In June, a study came out pointing to the camels in the oil-rich Saudi kingdom as the source of the MERS infection.
MERS is a serious respiratory illness that first emerged in 2012 in Saudi Arabia. It has infected at least 850 people, where 327 of them died.
The MERS virus has since spread throughout the Arabian Peninsula, the U.S., Europe and Southeast Asia.
Esam Azhar, lead author, head of the Special Infectious Agents Unit at King Fahd Medical Research Center and associate professor of medical virology at King Abdulaziz University in Jeddah, warned people who care for camels or who work for slaughterhouses. He reiterated that they should wear face masks, gloves and protective clothing, and wash their hands frequently.

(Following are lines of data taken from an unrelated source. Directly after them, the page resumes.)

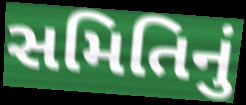
સમિતિનું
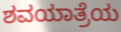
ಶವಯಾತ್ರೆಯ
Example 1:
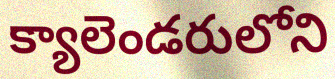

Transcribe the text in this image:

క్యాలెండరులోని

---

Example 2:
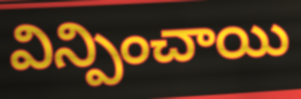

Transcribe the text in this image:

విన్పించాయి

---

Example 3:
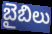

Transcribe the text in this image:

బైబిలు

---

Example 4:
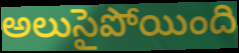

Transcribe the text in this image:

అలుసైపోయింది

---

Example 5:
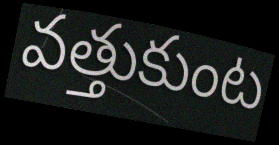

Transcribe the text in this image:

వత్తుకుంట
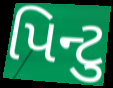
પિન્ટુ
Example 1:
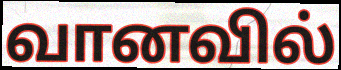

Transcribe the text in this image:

வானவில்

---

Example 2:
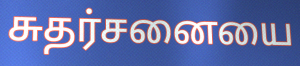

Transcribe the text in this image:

சுதர்சனையை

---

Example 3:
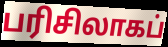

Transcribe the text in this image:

பரிசிலாகப்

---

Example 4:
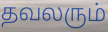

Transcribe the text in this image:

தவலரும்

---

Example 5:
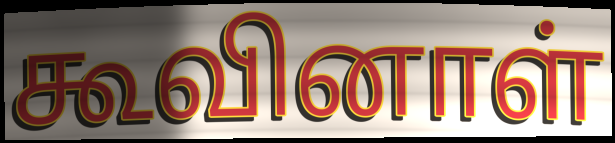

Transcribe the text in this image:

கூவினாள்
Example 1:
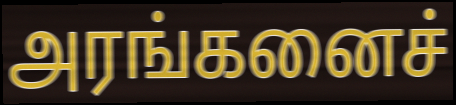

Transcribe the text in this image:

அரங்கனைச்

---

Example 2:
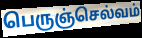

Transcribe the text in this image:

பெருஞ்செல்வம்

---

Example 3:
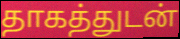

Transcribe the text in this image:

தாகத்துடன்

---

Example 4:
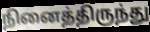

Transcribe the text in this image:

நினைத்திருந்து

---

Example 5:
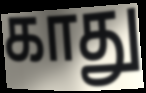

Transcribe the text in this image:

காது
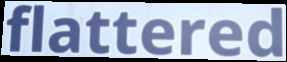
flattered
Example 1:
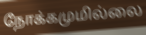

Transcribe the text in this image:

நோக்கமுமில்லை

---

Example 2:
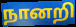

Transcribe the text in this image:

நானறி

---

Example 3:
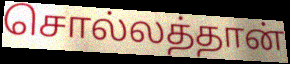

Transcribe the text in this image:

சொல்லத்தான்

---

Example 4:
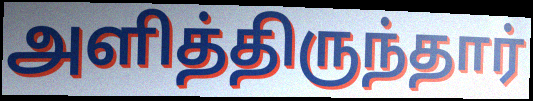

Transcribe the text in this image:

அளித்திருந்தார்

As much as possible, he said to avoid tending to animals that are sick or have tested positive for the MERS virus.
He likewise advised the pasteurization of camel milk as well as proper cooking of camel meat.
"The clear message here is that detection of airborne MERS-CoV molecules, which were 100 per cent identical with the viral genomic sequence detected from a camel actively shedding the virus in the same barn on the same day, warrants further investigations and measures to prevent possible airborne transmission of this deadly virus," Azhar said.
"This study also underscores the importance of obtaining a detailed clinical history with particular emphasis on any animal exposure for any MERS-CoV case, especially because recent reports suggest higher risk of MERS-CoV infections among people working with camels," he added.